• **Work required**
Set the records down again in full, exactly as they are, apart from the images.

Dataset entries:
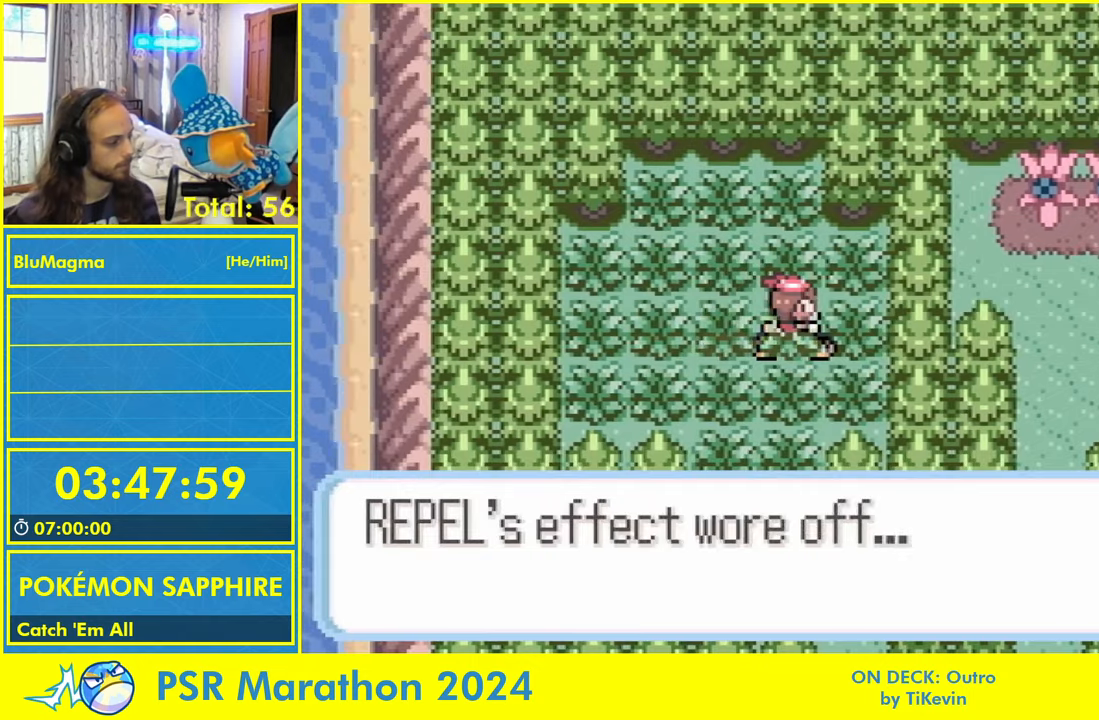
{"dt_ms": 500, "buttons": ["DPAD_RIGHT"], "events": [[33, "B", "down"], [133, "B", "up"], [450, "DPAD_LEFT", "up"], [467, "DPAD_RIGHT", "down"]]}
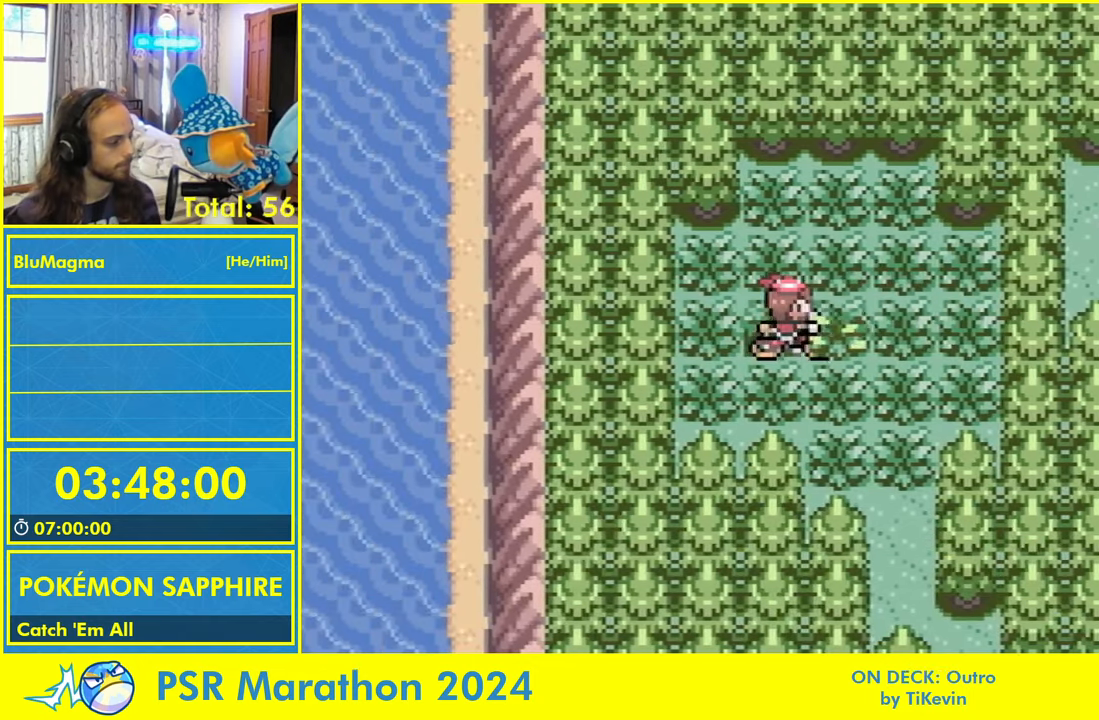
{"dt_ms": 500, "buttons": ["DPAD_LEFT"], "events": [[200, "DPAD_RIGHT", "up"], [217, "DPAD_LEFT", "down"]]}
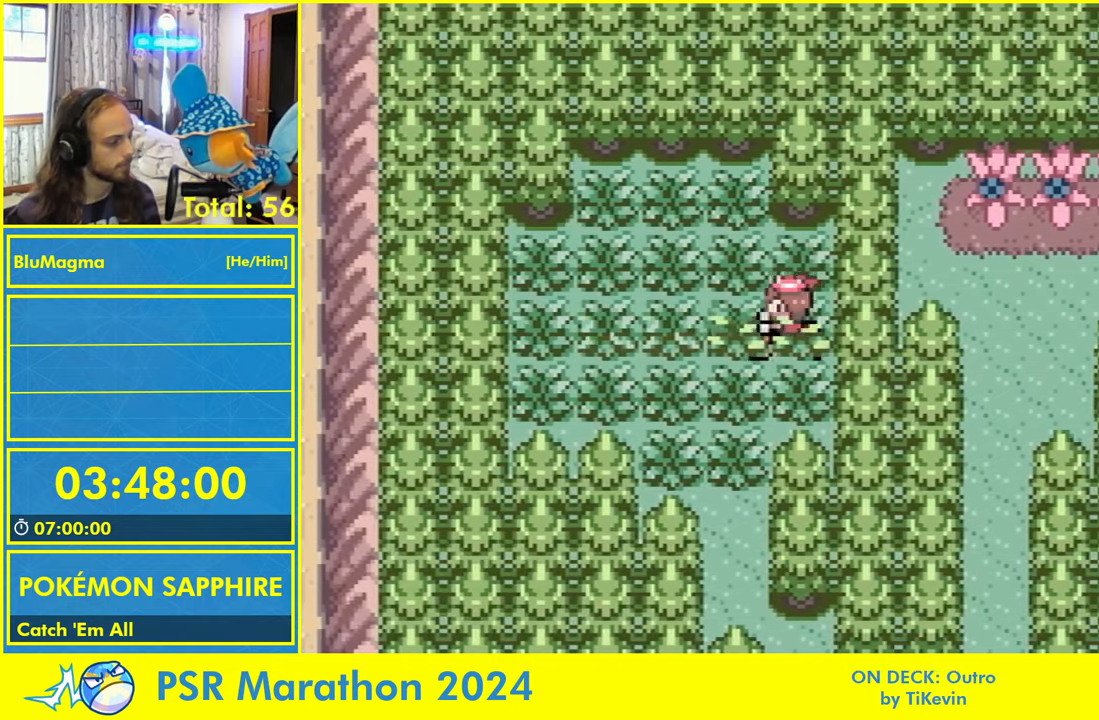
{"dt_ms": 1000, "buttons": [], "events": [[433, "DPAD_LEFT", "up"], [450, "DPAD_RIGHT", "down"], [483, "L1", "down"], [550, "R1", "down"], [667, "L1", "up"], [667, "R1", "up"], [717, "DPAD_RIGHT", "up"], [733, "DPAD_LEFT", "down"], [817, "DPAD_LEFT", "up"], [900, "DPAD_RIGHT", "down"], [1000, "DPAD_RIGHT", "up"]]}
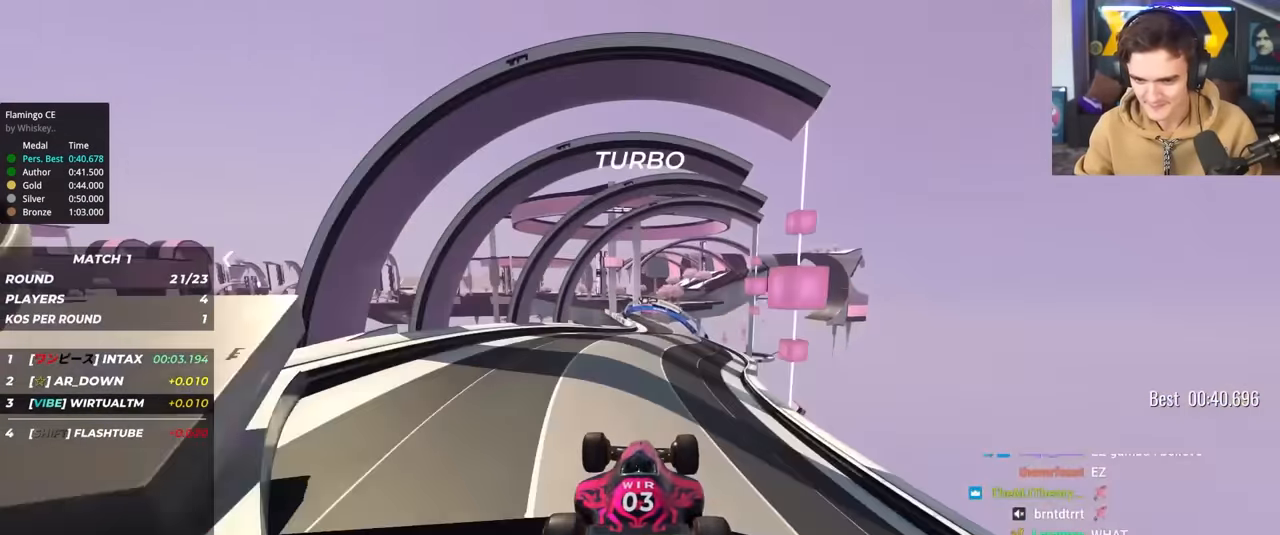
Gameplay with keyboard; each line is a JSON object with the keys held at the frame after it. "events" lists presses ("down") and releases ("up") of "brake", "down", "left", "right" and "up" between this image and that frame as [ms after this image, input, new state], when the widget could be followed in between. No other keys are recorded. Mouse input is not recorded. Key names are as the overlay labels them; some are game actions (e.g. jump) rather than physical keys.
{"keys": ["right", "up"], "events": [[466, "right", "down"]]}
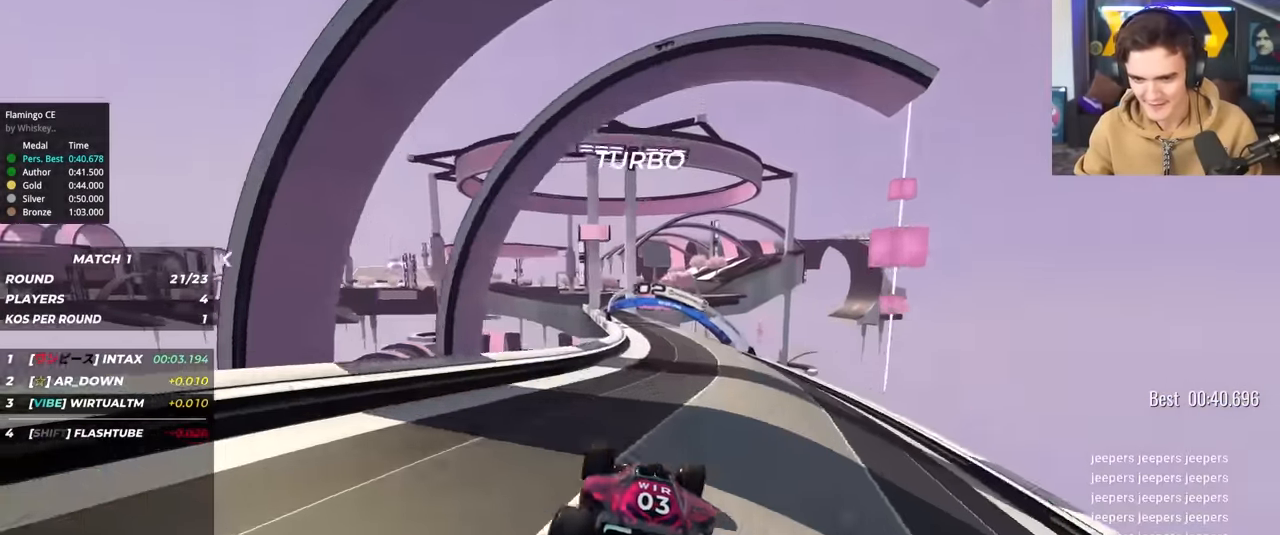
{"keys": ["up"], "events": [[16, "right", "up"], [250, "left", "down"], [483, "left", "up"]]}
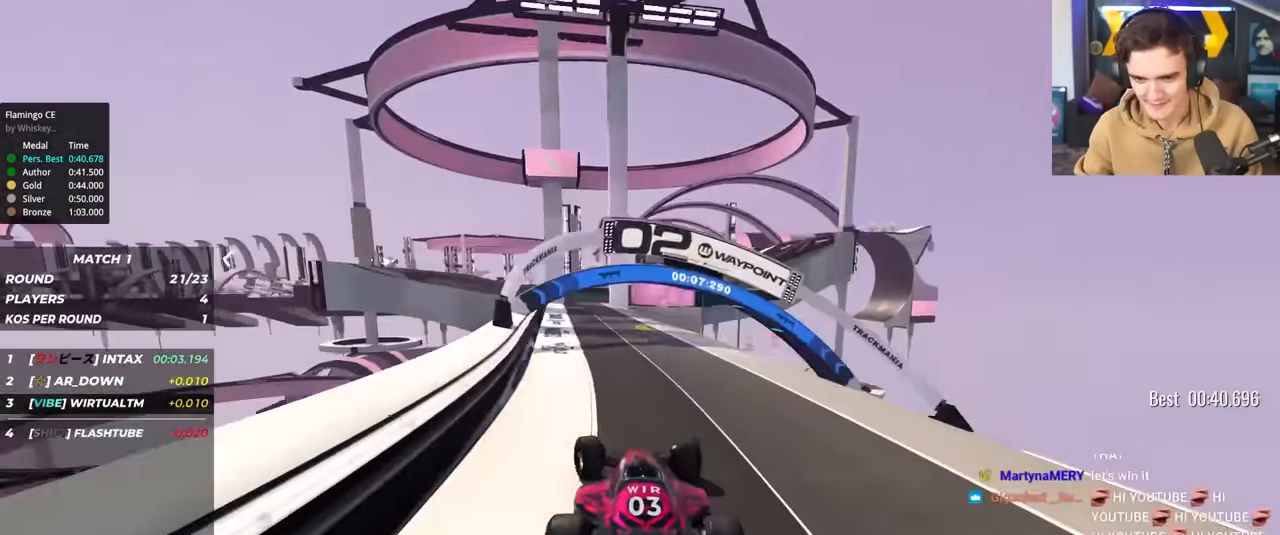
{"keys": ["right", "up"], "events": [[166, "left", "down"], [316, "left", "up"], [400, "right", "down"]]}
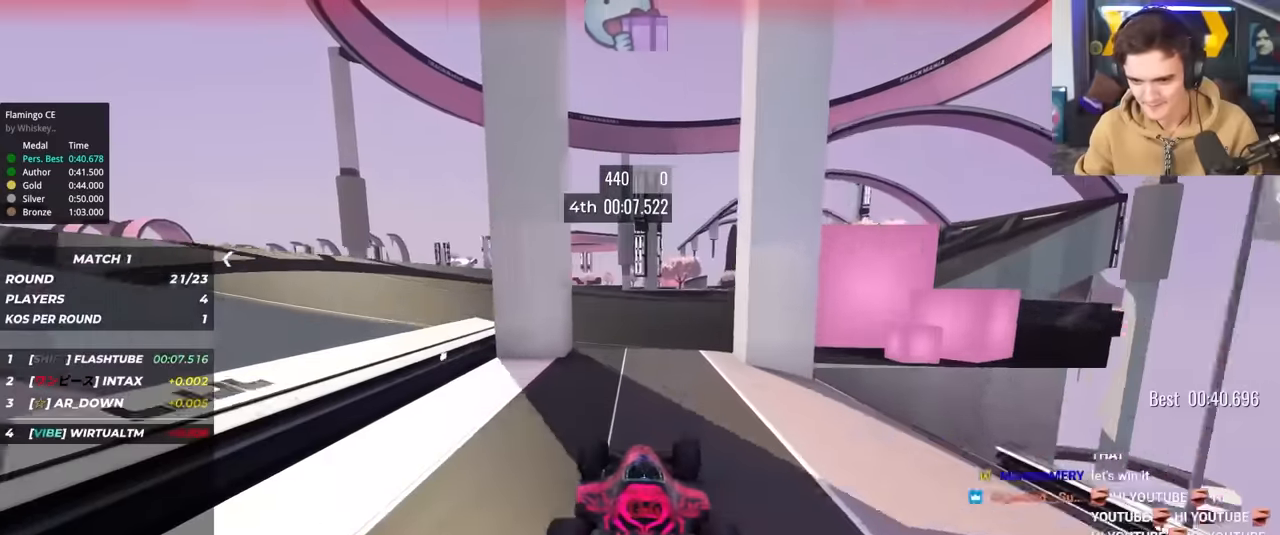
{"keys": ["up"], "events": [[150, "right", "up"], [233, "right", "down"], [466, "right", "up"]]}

• **Response**
{"dt_ms": 500, "buttons": ["DPAD_RIGHT"], "events": [[33, "B", "down"], [133, "B", "up"], [450, "DPAD_LEFT", "up"], [467, "DPAD_RIGHT", "down"]]}
{"dt_ms": 500, "buttons": ["DPAD_LEFT"], "events": [[200, "DPAD_RIGHT", "up"], [217, "DPAD_LEFT", "down"]]}
{"dt_ms": 1000, "buttons": [], "events": [[433, "DPAD_LEFT", "up"], [450, "DPAD_RIGHT", "down"], [483, "L1", "down"], [550, "R1", "down"], [667, "L1", "up"], [667, "R1", "up"], [717, "DPAD_RIGHT", "up"], [733, "DPAD_LEFT", "down"], [817, "DPAD_LEFT", "up"], [900, "DPAD_RIGHT", "down"], [1000, "DPAD_RIGHT", "up"]]}
Gameplay with keyboard; each line is a JSON object with the keys held at the frame after it. "events" lists presses ("down") and releases ("up") of "brake", "down", "left", "right" and "up" between this image and that frame as [ms after this image, input, new state], when the widget could be followed in between. No other keys are recorded. Mouse input is not recorded. Key names are as the overlay labels them; some are game actions (e.g. jump) rather than physical keys.
{"keys": ["right", "up"], "events": [[466, "right", "down"]]}
{"keys": ["up"], "events": [[16, "right", "up"], [250, "left", "down"], [483, "left", "up"]]}
{"keys": ["right", "up"], "events": [[166, "left", "down"], [316, "left", "up"], [400, "right", "down"]]}
{"keys": ["up"], "events": [[150, "right", "up"], [233, "right", "down"], [466, "right", "up"]]}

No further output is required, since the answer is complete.